DATA below:
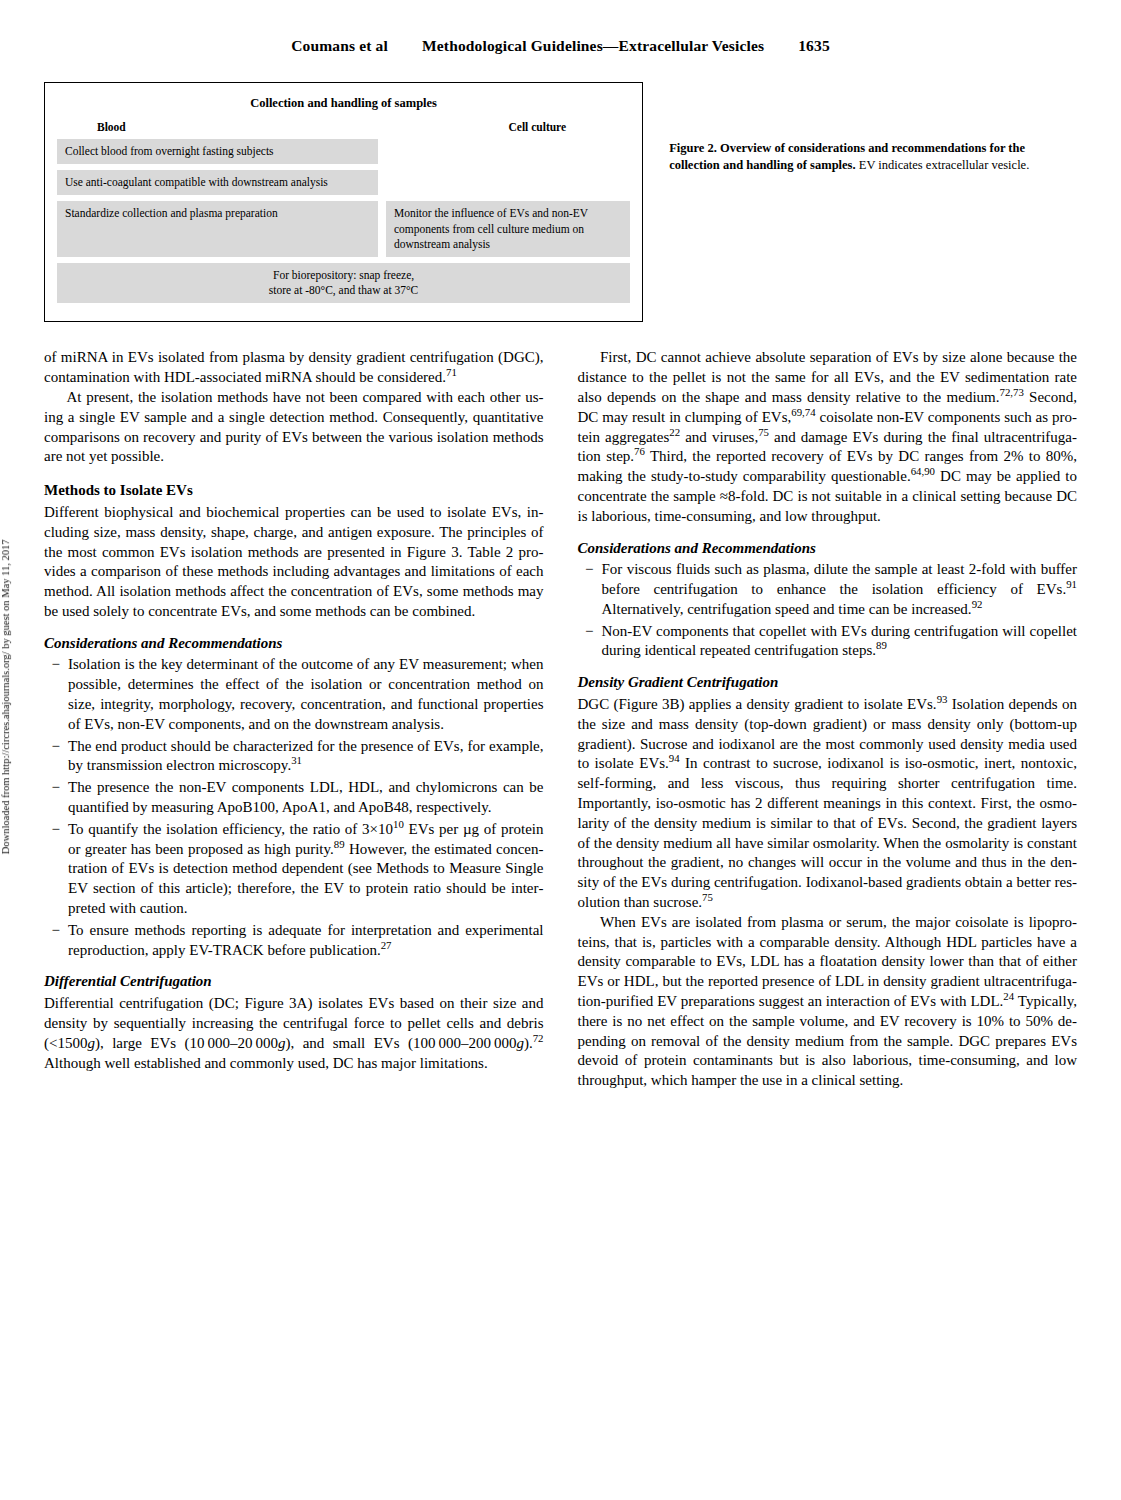Downloaded from http://circres.ahajournals.org/ by guest on May 11, 2017
Coumans et al Methodological Guidelines—Extracellular Vesicles 1635
Collection and handling of samples
Blood Cell culture
Collect blood from overnight fasting subjects
Use anti-coagulant compatible with downstream analysis
Standardize collection and plasma preparation
Monitor the influence of EVs and non-EV components from cell culture medium on downstream analysis
For biorepository: snap freeze,
store at -80°C, and thaw at 37°C
Figure 2. Overview of considerations and recommendations for the collection and handling of samples. EV indicates extracellular vesicle.
of miRNA in EVs isolated from plasma by density gradient centrifugation (DGC), contamination with HDL-associated miRNA should be considered.71
At present, the isolation methods have not been compared with each other using a single EV sample and a single detection method. Consequently, quantitative comparisons on recovery and purity of EVs between the various isolation methods are not yet possible.
Methods to Isolate EVs
Different biophysical and biochemical properties can be used to isolate EVs, including size, mass density, shape, charge, and antigen exposure. The principles of the most common EVs isolation methods are presented in Figure 3. Table 2 provides a comparison of these methods including advantages and limitations of each method. All isolation methods affect the concentration of EVs, some methods may be used solely to concentrate EVs, and some methods can be combined.
Considerations and Recommendations
Isolation is the key determinant of the outcome of any EV measurement; when possible, determines the effect of the isolation or concentration method on size, integrity, morphology, recovery, concentration, and functional properties of EVs, non-EV components, and on the downstream analysis.
The end product should be characterized for the presence of EVs, for example, by transmission electron microscopy.31
The presence the non-EV components LDL, HDL, and chylomicrons can be quantified by measuring ApoB100, ApoA1, and ApoB48, respectively.
To quantify the isolation efficiency, the ratio of 3×1010 EVs per µg of protein or greater has been proposed as high purity.89 However, the estimated concentration of EVs is detection method dependent (see Methods to Measure Single EV section of this article); therefore, the EV to protein ratio should be interpreted with caution.
To ensure methods reporting is adequate for interpretation and experimental reproduction, apply EV-TRACK before publication.27
Differential Centrifugation
Differential centrifugation (DC; Figure 3A) isolates EVs based on their size and density by sequentially increasing the centrifugal force to pellet cells and debris (<1500g), large EVs (10 000–20 000g), and small EVs (100 000–200 000g).72 Although well established and commonly used, DC has major limitations.
First, DC cannot achieve absolute separation of EVs by size alone because the distance to the pellet is not the same for all EVs, and the EV sedimentation rate also depends on the shape and mass density relative to the medium.72,73 Second, DC may result in clumping of EVs,69,74 coisolate non-EV components such as protein aggregates22 and viruses,75 and damage EVs during the final ultracentrifugation step.76 Third, the reported recovery of EVs by DC ranges from 2% to 80%, making the study-to-study comparability questionable.64,90 DC may be applied to concentrate the sample ≈8-fold. DC is not suitable in a clinical setting because DC is laborious, time-consuming, and low throughput.
Considerations and Recommendations
For viscous fluids such as plasma, dilute the sample at least 2-fold with buffer before centrifugation to enhance the isolation efficiency of EVs.91 Alternatively, centrifugation speed and time can be increased.92
Non-EV components that copellet with EVs during centrifugation will copellet during identical repeated centrifugation steps.89
Density Gradient Centrifugation
DGC (Figure 3B) applies a density gradient to isolate EVs.93 Isolation depends on the size and mass density (top-down gradient) or mass density only (bottom-up gradient). Sucrose and iodixanol are the most commonly used density media used to isolate EVs.94 In contrast to sucrose, iodixanol is iso-osmotic, inert, nontoxic, self-forming, and less viscous, thus requiring shorter centrifugation time. Importantly, iso-osmotic has 2 different meanings in this context. First, the osmolarity of the density medium is similar to that of EVs. Second, the gradient layers of the density medium all have similar osmolarity. When the osmolarity is constant throughout the gradient, no changes will occur in the volume and thus in the density of the EVs during centrifugation. Iodixanol-based gradients obtain a better resolution than sucrose.75
When EVs are isolated from plasma or serum, the major coisolate is lipoproteins, that is, particles with a comparable density. Although HDL particles have a density comparable to EVs, LDL has a floatation density lower than that of either EVs or HDL, but the reported presence of LDL in density gradient ultracentrifugation-purified EV preparations suggest an interaction of EVs with LDL.24 Typically, there is no net effect on the sample volume, and EV recovery is 10% to 50% depending on removal of the density medium from the sample. DGC prepares EVs devoid of protein contaminants but is also laborious, time-consuming, and low throughput, which hamper the use in a clinical setting.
End of DATA.
> **ACTION ITEM**:
What you return must be the lines above that run from the line with "Coumans et al" to the line with "store at -80°C, and thaw at 37°C", inclusive, each copied exactly.

> **YOUR RESPONSE**:
Coumans et al Methodological Guidelines—Extracellular Vesicles 1635
Collection and handling of samples
Blood Cell culture
Collect blood from overnight fasting subjects
Use anti-coagulant compatible with downstream analysis
Standardize collection and plasma preparation
Monitor the influence of EVs and non-EV components from cell culture medium on downstream analysis
For biorepository: snap freeze,
store at -80°C, and thaw at 37°C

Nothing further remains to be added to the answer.